Aim (Armed Incident Management) is a public, digitised mapping tool developed by the Centre for Armed Violence Reduction (CAVR). Its aim is to assist stakeholders in any country to better prevent and respond to violence, especially in fragile communities and conflict-affected situations. 

Aim assists those most in need: victims and witnesses of violence; community leaders; violence interrupters and prevention organisations; law enforcement agencies tracking illicit arms activity to detect and prevent armed violence; media; researchers and policymakers. The intended impact is that each group can be better supported, informed, connected, trained and recognised for their work. Some groups, such as violence interrupters, are also assisted to recruit more people. 

Aim achieves this by collecting and publishing daily updates to its free digital knowledge base.
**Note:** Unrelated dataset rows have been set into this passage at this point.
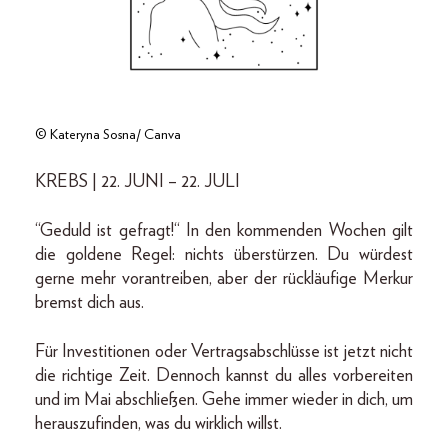
© Kateryna Sosna/ Canva
KREBS | 22. JUNI – 22. JULI
“Geduld ist gefragt!“ In den kommenden Wochen gilt
die goldene Regel: nichts überstürzen. Du würdest
gerne mehr vorantreiben, aber der rückläufige Merkur
bremst dich aus.
Für Investitionen oder Vertragsabschlüsse ist jetzt nicht
die richtige Zeit. Dennoch kannst du alles vorbereiten
und im Mai abschließen. Gehe immer wieder in dich, um
herauszufinden, was du wirklich willst.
These include: 

  • reporting of tip-offs, evidence and witness statements 
  • tracking of all reported prevention activities, violent incidents and responses 
  • publication of useful information and training content, such as evidence and case studies to show which violence prevention and response efforts work, and which don’t 
  • provision of tools for stakeholders to develop their own resources and plans, such as violence prevention campaign materials

Aim is currently piloted in Papua New Guinea (PNG) and Ghana, with plans to roll it out in at least 30 violence-affected countries by 2030. CAVR developed the system in collaboration with stakeholders in user countries and with the assistance of more than 100 experts and students at Macquarie University, ranked in the top 1% of universities globally. 

The publicly available incident information is scraped from media articles by a range of partner organisations, such as ACLED. More sensitive information is kept confidential and only accessible by relevant authorities, such as witness reports and confidential response information. 

For each country, Aim includes the following digital systems: reporting, data management, information management including AI tools, communication and national data maps (public and law enforcement versions). The data maps show prevention activities, incidents and responses to those activities. They include dashboards and single-click report generation. They enable tracking so that stakeholders can: 

  • Identify response gaps or poor outcomes in their area of interest and follow them up 
  • Learn more about the responses that affect them, engage and gather additional evidence 
  • See and learn from the provinces and districts which are most effective in reducing incidents

Through greater sharing of relevant and timely information, Aim seeks to help create a virtuous cycle of activity. Improving reporting and evidence-gathering enables improved responses. As responses become more effective, community trust in law enforcement builds and reporting can be further improved. Additional information for media and content producers helps to challenge community norms which might support illicit arms and their use in certain circumstances. Improved connection between communities, law enforcement and local government can encourage and enable improved prevention coordination between stakeholders.